(Dataset entries)
• • • • • • •
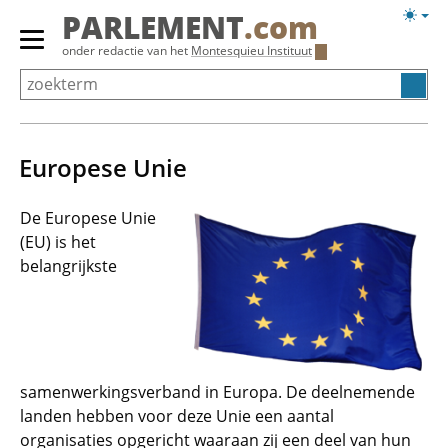
Overslaan
Licht
PARLEMENT
.com
en
weerg
Primair
onder redactie van het
Montesquieu Instituut
naar
menu
de
tonen/verbergen
inhoud
gaan
Europese Unie
De Europese Unie
(EU) is het
belangrijkste
samenwerkingsverband in Europa. De deelnemende
landen hebben voor deze Unie een aantal
organisaties opgericht waaraan zij een deel van hun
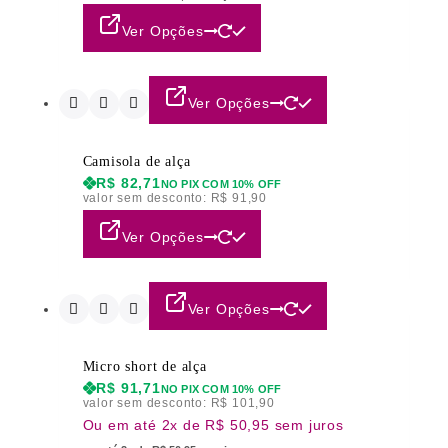
Ver Opções
Ver Opções
Camisola de alça
R$
82,71
NO PIX COM 10% OFF
valor sem desconto:
R$
91,90
Ver Opções
Ver Opções
Micro short de alça
R$
91,71
NO PIX COM 10% OFF
valor sem desconto:
R$
101,90
Ou em até 2x de R$ 50,95 sem juros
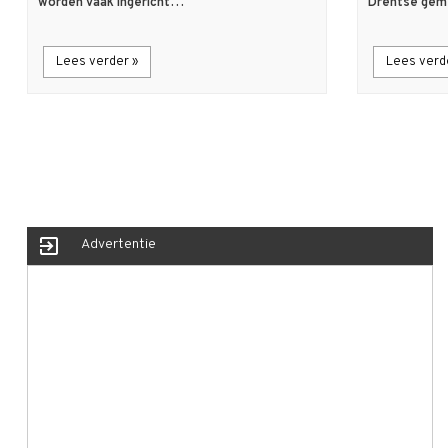
worden vaak ingericht…
Drentse ge
Lees verder »
Lees verd
exit_to_app
Advertentie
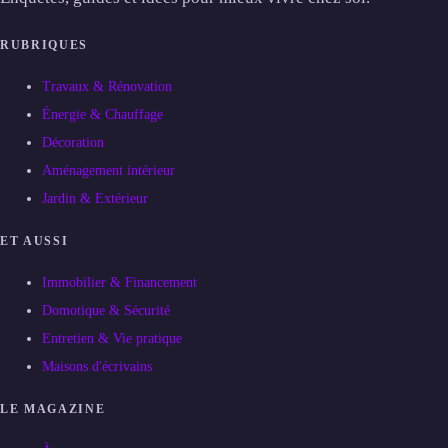
RUBRIQUES
Travaux & Rénovation
Énergie & Chauffage
Décoration
Aménagement intérieur
Jardin & Extérieur
ET AUSSI
Immobilier & Financement
Domotique & Sécurité
Entretien & Vie pratique
Maisons d'écrivains
LE MAGAZINE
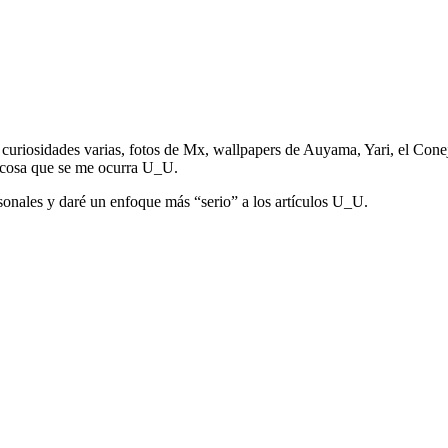
curiosidades varias, fotos de Mx, wallpapers de Auyama, Yari, el Conejo
a cosa que se me ocurra U_U.
sonales y daré un enfoque más “serio” a los artículos U_U.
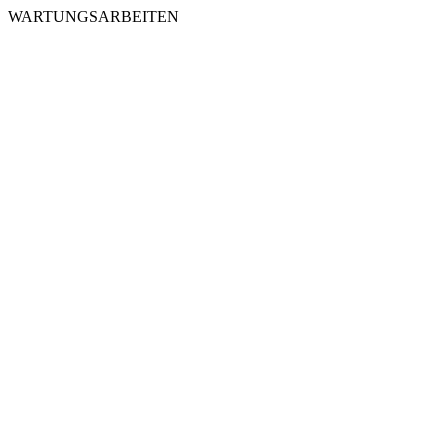
WARTUNGSARBEITEN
• • • • • • •
TASK ITEM:
Each line of the data above should be reproduced without alteration, and no picture should appear in the copy.

EXERCISE RESULT:
Overslaan
Licht
PARLEMENT
.com
en
weerg
Primair
onder redactie van het
Montesquieu Instituut
naar
menu
de
tonen/verbergen
inhoud
gaan
Europese Unie
De Europese Unie
(EU) is het
belangrijkste
samenwerkingsverband in Europa. De deelnemende
landen hebben voor deze Unie een aantal
organisaties opgericht waaraan zij een deel van hun
Ver Opções
Ver Opções
Camisola de alça
R$
82,71
NO PIX COM 10% OFF
valor sem desconto:
R$
91,90
Ver Opções
Ver Opções
Micro short de alça
R$
91,71
NO PIX COM 10% OFF
valor sem desconto:
R$
101,90
Ou em até 2x de R$ 50,95 sem juros
worden vaak ingericht…
Drentse ge
Lees verder »
Lees verd
exit_to_app
Advertentie
RUBRIQUES
Travaux & Rénovation
Énergie & Chauffage
Décoration
Aménagement intérieur
Jardin & Extérieur
ET AUSSI
Immobilier & Financement
Domotique & Sécurité
Entretien & Vie pratique
Maisons d'écrivains
LE MAGAZINE
curiosidades varias, fotos de Mx, wallpapers de Auyama, Yari, el Conejo
a cosa que se me ocurra U_U.
sonales y daré un enfoque más “serio” a los artículos U_U.
WARTUNGSARBEITEN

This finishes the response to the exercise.